Venezuela Bonds Drop for Third Day on Heightened Default Concern

  • El Nacional reported that Maduro recieved proposal for default
  • Benchmark bond due in 2027 has fallen 7.6% in past three days

Venezuela bonds slumped for the third straight day amid concern the South American nation is close to defaulting after a local newspaper said a government official had proposed stopping payments on foreign debt.

The yield on the country’s $4 billion of dollar bonds due in 2027 rose 0.33 percentage point to 28.42 percent as of 12 p.m. on Wednesday in New York. The price on the notes, which carry a coupon of 9.25 percent, has fallen 7.6 percent in the past three trading days to 35.62 cents on the dollar.

Caracas-based newspaper El Nacional reported Feb. 7 that the country’s new Economy Vice President Luis Salas earlier this month proposed halting foreign debt payments in a meeting with President Nicolas Maduro. The newspaper didn’t say where it got the information and said both the oil and commerce ministers opposed the proposal.

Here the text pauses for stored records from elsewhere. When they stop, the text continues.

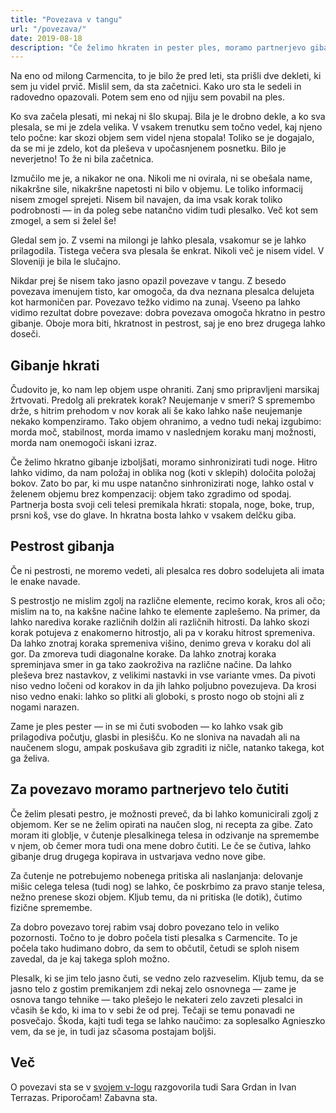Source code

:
 ```yaml
---
title: "Povezava v tangu"
url: "/povezava/"
date: 2019-08-18
description: "Če želimo hkraten in pester ples, moramo partnerjevo gibanje jasno čutiti. In oni naše."
---
```


Na eno od milong Carmencita, to je bilo že pred leti, sta prišli dve dekleti, ki sem ju videl prvič. Mislil sem, da sta začetnici. Kako uro sta le sedeli in radovedno opazovali. Potem sem eno od njiju sem povabil na ples.

Ko sva začela plesati, mi nekaj ni šlo skupaj. Bila je le drobno dekle, a ko sva plesala, se mi je zdela velika. V vsakem trenutku sem točno vedel, kaj njeno telo počne: kar skozi objem sem videl njena stopala! Toliko se je dogajalo, da se mi je zdelo, kot da pleševa v upočasnjenem posnetku. Bilo je neverjetno! To že ni bila začetnica. 

Izmučilo me je, a nikakor ne ona. Nikoli me ni ovirala, ni se obešala name, nikakršne sile, nikakršne napetosti ni bilo v objemu. Le toliko informacij nisem zmogel sprejeti. Nisem bil navajen, da ima vsak korak toliko podrobnosti &mdash; in da poleg sebe natančno vidim tudi plesalko. Več kot sem zmogel, a sem si želel še!

Gledal sem jo. Z vsemi na milongi je lahko plesala, vsakomur se je lahko prilagodila. Tistega večera sva plesala še enkrat. Nikoli več je nisem videl. V Sloveniji je bila le slučajno.

Nikdar prej še nisem tako jasno opazil povezave v tangu. Z besedo povezava imenujem tisto, kar omogoča, da dva neznana plesalca delujeta kot harmoničen par. Povezavo težko vidimo na zunaj. Vseeno pa lahko vidimo rezultat dobre povezave: dobra povezava omogoča hkratno in pestro gibanje. Oboje mora biti, hkratnost in pestrost, saj je eno brez drugega lahko doseči.

Gibanje hkrati
--------------

Čudovito je, ko nam lep objem uspe ohraniti. Zanj smo pripravljeni marsikaj žrtvovati. Predolg ali prekratek korak? Neujemanje v smeri? S spremembo drže, s hitrim prehodom v nov korak ali še kako lahko naše neujemanje nekako kompenziramo. Tako objem ohranimo, a vedno tudi nekaj izgubimo: morda moč, stabilnost, morda imamo v naslednjem koraku manj možnosti, morda nam onemogoči iskani izraz.

Če želimo hkratno gibanje izboljšati, moramo sinhronizirati tudi noge. Hitro lahko vidimo, da nam položaj in oblika nog (koti v sklepih) določita položaj bokov. Zato bo par, ki mu uspe natančno sinhronizirati noge, lahko ostal v želenem objemu brez kompenzacij: objem tako zgradimo od spodaj. Partnerja bosta svoji celi telesi premikala hkrati: stopala, noge, boke, trup, prsni koš, vse do glave. In hkratna bosta lahko v vsakem delčku giba.

Pestrost gibanja
----------------

Če ni pestrosti, ne moremo vedeti, ali plesalca res dobro sodelujeta ali imata le enake navade.

S pestrostjo ne mislim zgolj na različne elemente, recimo korak, kros ali očo; mislim na to, na kakšne načine lahko te elemente zaplešemo. Na primer, da lahko narediva korake različnih dolžin ali različnih hitrosti. Da lahko skozi korak potujeva z enakomerno hitrostjo, ali pa v koraku hitrost spremeniva. Da lahko znotraj koraka spremeniva višino, denimo greva v koraku dol ali gor. Da zmoreva tudi diagonalne korake. Da lahko znotraj koraka spreminjava smer in ga tako zaokroživa na različne načine. Da lahko pleševa brez nastavkov, z velikimi nastavki in vse variante vmes. Da pivoti niso vedno ločeni od korakov in da jih lahko poljubno povezujeva. Da krosi niso vedno enaki: lahko so plitki ali globoki, s prosto nogo ob stojni ali z nogami narazen.

Zame je ples pester &mdash; in se mi čuti svoboden &mdash; ko lahko vsak gib prilagodiva počutju, glasbi in plesišču. Ko ne sloniva na navadah ali na naučenem slogu, ampak poskušava gib zgraditi iz ničle, natanko takega, kot ga želiva.

Za povezavo moramo partnerjevo telo čutiti
------------------------------------------

Če želim plesati pestro, je možnosti preveč, da bi lahko komunicirali zgolj z objemom. Ker se ne želim opirati na naučen slog, ni recepta za gibe. Zato moram iti globlje, v čutenje plesalkinega telesa in odzivanje na spremembe v njem, ob čemer mora tudi ona mene dobro čutiti. Le če se čutiva, lahko gibanje drug drugega kopirava in ustvarjava vedno nove gibe. 

Za čutenje ne potrebujemo nobenega pritiska ali naslanjanja: delovanje mišic celega telesa (tudi nog) se lahko, če poskrbimo za pravo stanje telesa, nežno prenese skozi objem. Kljub temu, da ni pritiska (le dotik), čutimo fizične spremembe.

Za dobro povezavo torej rabim vsaj dobro povezano telo in veliko pozornosti. Točno to je dobro počela tisti plesalka s Carmencite. To je počela tako hudimano dobro, da sem to občutil, četudi se sploh nisem zavedal, da je kaj takega sploh možno.

Plesalk, ki se jim telo jasno čuti, se vedno zelo razveselim. Kljub temu, da se jasno telo z gostim premikanjem zdi nekaj zelo osnovnega &mdash; zame je osnova tango tehnike &mdash; tako plešejo le nekateri zelo zavzeti plesalci in včasih še kdo, ki ima to v sebi že od prej. Tečaji se temu ponavadi ne posvečajo. Škoda, kajti tudi tega se lahko naučimo: za soplesalko Agnieszko vem, da se je, in tudi jaz sčasoma postajam boljši.

Več
---

O povezavi sta se v [svojem v-logu](https://www.youtube.com/watch?v=ZuQjLcPIYG8) razgovorila tudi Sara Grdan in Ivan Terrazas. Priporočam! Zabavna sta.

“It’s the first reported access to internal cabinet dialogue that we have that suggests that default is being pushed for at the top echelons of government and by the new top economic policy maker,” Russ Dallen, a managing partner at Latinvest in Miami, said in an e-mailed response to questions.

Venezuela’s Finance Ministry declined to comment on the report when contacted by telephone Wednesday. 

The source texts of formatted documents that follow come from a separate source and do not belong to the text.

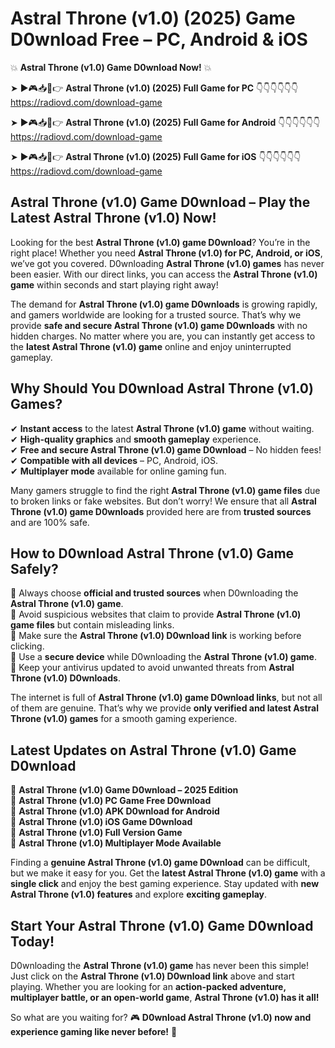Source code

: # Astral Throne (v1.0) (2025) Game D0wnload Free – PC, Android & iOS

💥 **Astral Throne (v1.0) Game D0wnload Now!** 💥  

➤ ►🎮📥📱👉 **Astral Throne (v1.0) (2025) Full Game for PC** 👇👇👇👇👇👇  
https://radiovd.com/download-game  

➤ ►🎮📥📱👉 **Astral Throne (v1.0) (2025) Full Game for Android** 👇👇👇👇👇👇  
https://radiovd.com/download-game  

➤ ►🎮📥📱👉 **Astral Throne (v1.0) (2025) Full Game for iOS** 👇👇👇👇👇👇  
https://radiovd.com/download-game  

## Astral Throne (v1.0) Game D0wnload – Play the Latest Astral Throne (v1.0) Now!

Looking for the best **Astral Throne (v1.0) game D0wnload**? You’re in the right place! Whether you need **Astral Throne (v1.0) for PC, Android, or iOS**, we’ve got you covered. D0wnloading **Astral Throne (v1.0) games** has never been easier. With our direct links, you can access the **Astral Throne (v1.0) game** within seconds and start playing right away!  

The demand for **Astral Throne (v1.0) game D0wnloads** is growing rapidly, and gamers worldwide are looking for a trusted source. That’s why we provide **safe and secure Astral Throne (v1.0) game D0wnloads** with no hidden charges. No matter where you are, you can instantly get access to the **latest Astral Throne (v1.0) game** online and enjoy uninterrupted gameplay.  

## **Why Should You D0wnload Astral Throne (v1.0) Games?**  

✔ **Instant access** to the latest **Astral Throne (v1.0) game** without waiting.  
✔ **High-quality graphics** and **smooth gameplay** experience.  
✔ **Free and secure Astral Throne (v1.0) game D0wnload** – No hidden fees!  
✔ **Compatible with all devices** – PC, Android, iOS.  
✔ **Multiplayer mode** available for online gaming fun.  

Many gamers struggle to find the right **Astral Throne (v1.0) game files** due to broken links or fake websites. But don’t worry! We ensure that all **Astral Throne (v1.0) game D0wnloads** provided here are from **trusted sources** and are 100% safe.  

## **How to D0wnload Astral Throne (v1.0) Game Safely?**  

📌 Always choose **official and trusted sources** when D0wnloading the **Astral Throne (v1.0) game**.  
📌 Avoid suspicious websites that claim to provide **Astral Throne (v1.0) game files** but contain misleading links.  
📌 Make sure the **Astral Throne (v1.0) D0wnload link** is working before clicking.  
📌 Use a **secure device** while D0wnloading the **Astral Throne (v1.0) game**.  
📌 Keep your antivirus updated to avoid unwanted threats from **Astral Throne (v1.0) D0wnloads**.  

The internet is full of **Astral Throne (v1.0) game D0wnload links**, but not all of them are genuine. That’s why we provide **only verified and latest Astral Throne (v1.0) games** for a smooth gaming experience.  

## **Latest Updates on Astral Throne (v1.0) Game D0wnload**  

🔹 **Astral Throne (v1.0) Game D0wnload – 2025 Edition**  
🔹 **Astral Throne (v1.0) PC Game Free D0wnload**  
🔹 **Astral Throne (v1.0) APK D0wnload for Android**  
🔹 **Astral Throne (v1.0) iOS Game D0wnload**  
🔹 **Astral Throne (v1.0) Full Version Game**  
🔹 **Astral Throne (v1.0) Multiplayer Mode Available**  

Finding a **genuine Astral Throne (v1.0) game D0wnload** can be difficult, but we make it easy for you. Get the **latest Astral Throne (v1.0) game** with a **single click** and enjoy the best gaming experience. Stay updated with **new Astral Throne (v1.0) features** and explore **exciting gameplay**.  

## **Start Your Astral Throne (v1.0) Game D0wnload Today!**  

D0wnloading the **Astral Throne (v1.0) game** has never been this simple! Just click on the **Astral Throne (v1.0) D0wnload link** above and start playing. Whether you are looking for an **action-packed adventure, multiplayer battle, or an open-world game**, **Astral Throne (v1.0) has it all!**  

So what are you waiting for? 🎮 **D0wnload Astral Throne (v1.0) now and experience gaming like never before!** 🚀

Venezuela’s government may be rethinking its debt strategy after the opposition won a so-called super majority in congress last year after the country made $5.2 billion in payments on foreign debt in October and November, Dallen said.

“The government now realizes that honoring its external financial obligations bought it no votes and that had they used that $5.2 billion to put a chicken in every pot on top of a new stove or in a new refrigerator in barrios across the country, they would’ve gotten a lot more votes,” he said.

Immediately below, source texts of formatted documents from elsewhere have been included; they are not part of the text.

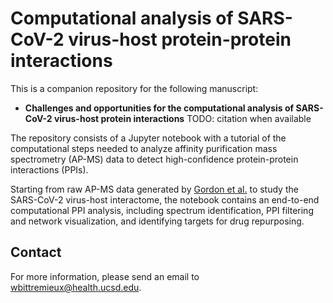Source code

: # Computational analysis of SARS-CoV-2 virus-host protein-protein interactions

This is a companion repository for the following manuscript:

* **Challenges and opportunities for the computational analysis of SARS-CoV-2 virus-host protein interactions** TODO: citation when available

The repository consists of a Jupyter notebook with a tutorial of the computational steps needed to analyze affinity purification mass spectrometry (AP-MS) data to detect high-confidence protein-protein interactions (PPIs).

Starting from raw AP-MS data generated by [Gordon et al.](https://doi.org/10.1038/s41586-020-2286-9) to study the SARS-CoV-2 virus-host interactome, the notebook contains an end-to-end computational PPI analysis, including spectrum identification, PPI filtering and network visualization, and identifying targets for drug repurposing.

## Contact

For more information, please send an email to <wbittremieux@health.ucsd.edu>.

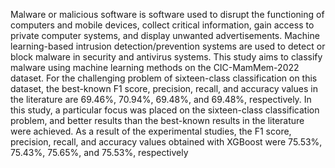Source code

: Malware or malicious software is software used to disrupt the functioning of computers and mobile devices, collect critical information, gain access to private computer systems, and display unwanted advertisements. Machine learning-based intrusion detection/prevention systems are used to detect or block malware in security and antivirus systems. This study aims to classify malware using machine learning methods on the CIC-MamMem-2022 dataset. For the challenging problem of sixteen-class classification on this dataset, the best-known F1 score, precision, recall, and accuracy values in the literature are 69.46%, 70.94%, 69.48%, and 69.48%, respectively. In this study, a particular focus was placed on the sixteen-class classification problem, and better results than the best-known results in the literature were achieved. As a result of the experimental studies, the F1 score, precision, recall, and accuracy values obtained with XGBoost were 75.53%, 75.43%, 75.65%, and 75.53%, respectively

Salas, a 39-year-old university professor, was named by Maduro as head of the country’s economy in a cabinet reshuffle last month. Salas, who is seen as one of the more radical members within the government, argued in a economic pamphlet published last year that inflation doesn’t exist “in real life” and is instead a phenomenon caused by speculation, usury and hoarding.

Maduro, in a post on Facebook Tuesday evening, commented on the meeting with his economic team. 

“I reviewed the agenda of decisions that I’ve been activating together with the national productive economic council,” Maduro said. “With the meeting finished, we set out to implement the decisions.”